Actually you can run Netflix on Linux... http://www.omgubuntu.co.uk/2012/11/how-to-use-netflix-on-ubuntu
You can run anything on linux, except... it's not legal... and who cares right? In Switzerland, it's legal to download anything that's made available on the internet, but it's not legal to share non-free or owned content. Hence the very convenient Swiss websites that offer just about anything in terms of movies and series that are known to mankind, in various different languages, free and fast, with a vastly more comprehensive media offering... so why would netflix be interesting?
Im having good luck with netflix in a virtualbox session right now...
That is legal, but not everyone has the right hardware to make it happen with fluid video quality.

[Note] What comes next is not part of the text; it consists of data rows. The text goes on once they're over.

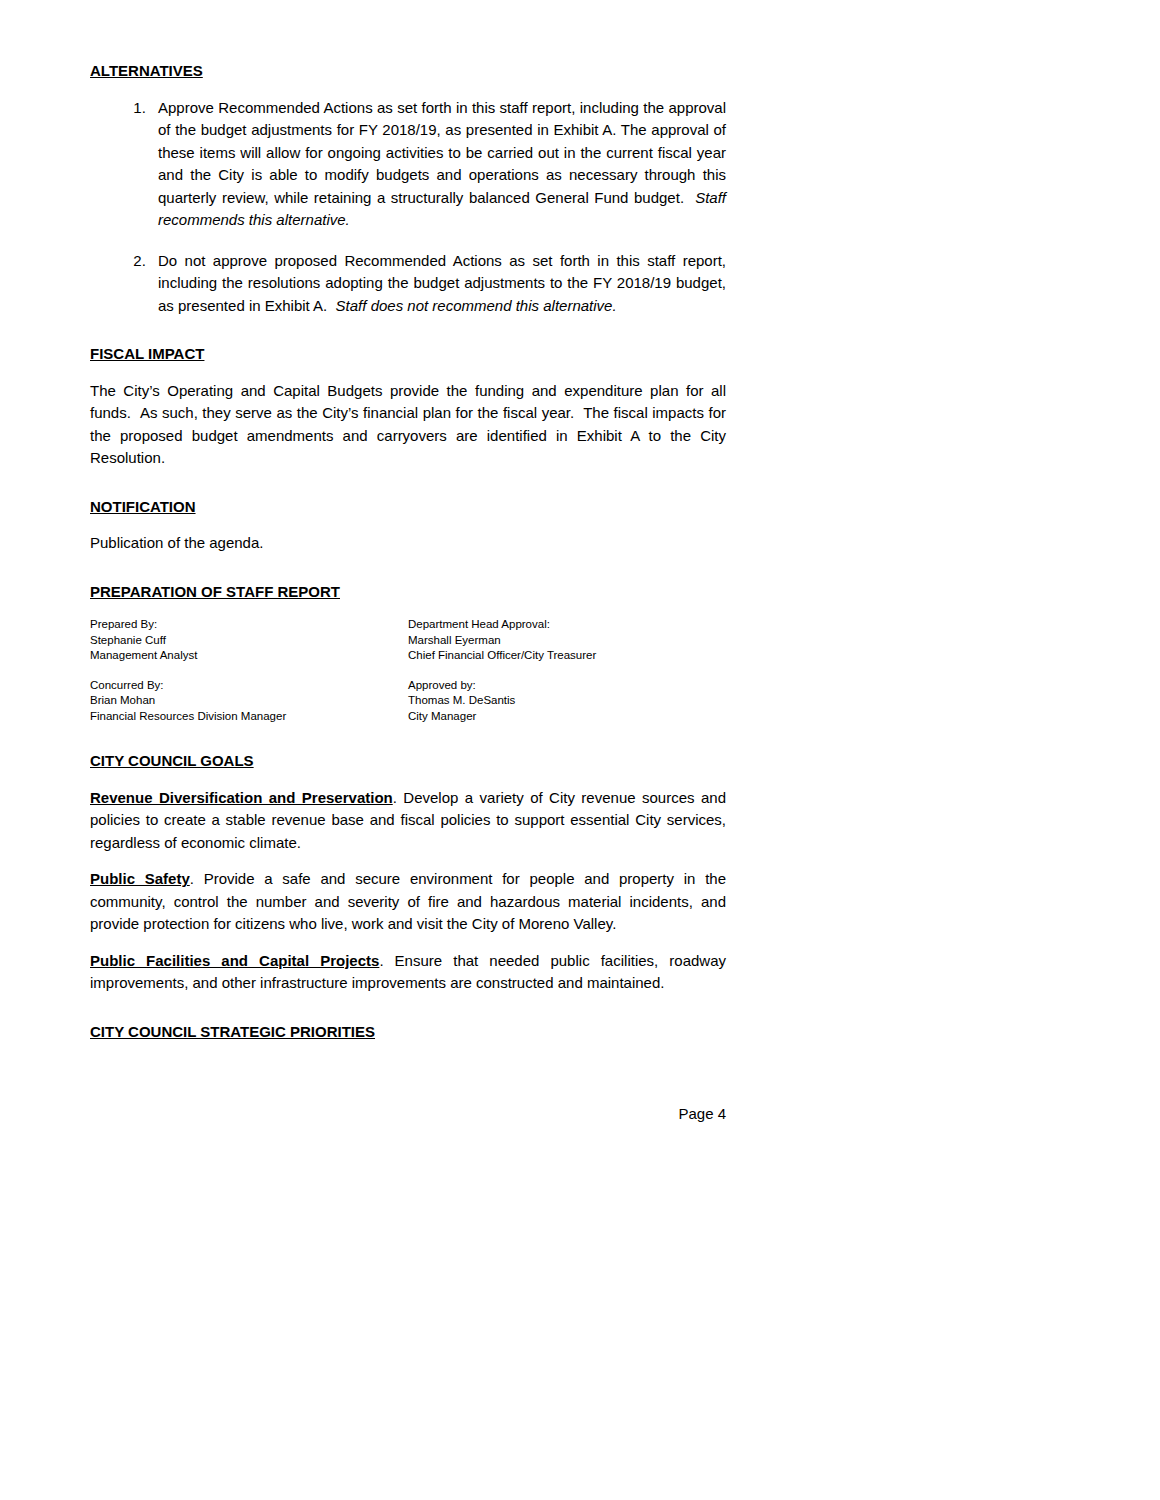ALTERNATIVES
Approve Recommended Actions as set forth in this staff report, including the approval of the budget adjustments for FY 2018/19, as presented in Exhibit A. The approval of these items will allow for ongoing activities to be carried out in the current fiscal year and the City is able to modify budgets and operations as necessary through this quarterly review, while retaining a structurally balanced General Fund budget. Staff recommends this alternative.
Do not approve proposed Recommended Actions as set forth in this staff report, including the resolutions adopting the budget adjustments to the FY 2018/19 budget, as presented in Exhibit A. Staff does not recommend this alternative.
FISCAL IMPACT
The City’s Operating and Capital Budgets provide the funding and expenditure plan for all funds. As such, they serve as the City’s financial plan for the fiscal year. The fiscal impacts for the proposed budget amendments and carryovers are identified in Exhibit A to the City Resolution.
NOTIFICATION
Publication of the agenda.
PREPARATION OF STAFF REPORT
| Prepared By: | Department Head Approval: |
| Stephanie Cuff | Marshall Eyerman |
| Management Analyst | Chief Financial Officer/City Treasurer |
| Concurred By: | Approved by: |
| Brian Mohan | Thomas M. DeSantis |
| Financial Resources Division Manager | City Manager |
CITY COUNCIL GOALS
Revenue Diversification and Preservation. Develop a variety of City revenue sources and policies to create a stable revenue base and fiscal policies to support essential City services, regardless of economic climate.
Public Safety. Provide a safe and secure environment for people and property in the community, control the number and severity of fire and hazardous material incidents, and provide protection for citizens who live, work and visit the City of Moreno Valley.
Public Facilities and Capital Projects. Ensure that needed public facilities, roadway improvements, and other infrastructure improvements are constructed and maintained.
CITY COUNCIL STRATEGIC PRIORITIES
Page 4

Anyway, netflix is not an issue outside of North-America anyway, it will be hard to motivate the open source community to invest major assets into bringing netflix natively to GNU/Linux.
Newell said that Steambox will be able to run Netflix in-browser, and that Steambox will be shipping with Linux. So he hasn't come right out and said it, but it seems a reasonable deduction that whatever OS Valve makes based on Linux, it will be able to use Netflix.
That is true, netflix is moving away from silverlight and moving on to HTML5, and it will run in the special edition firefox browser that is already part of the steam client in linux, which allows for DRM-ed content viewing in the store now already where this would be impossible otherwise. HTML5 as such runs on any linux system natively. Microsoft has already announced two months ago that they will cease support for Silverlight anyway.
Remains the fact that it's a local offering, netflix will not be offered in the majority of countries unless they offer more content that is suitable for other than north-american cultures.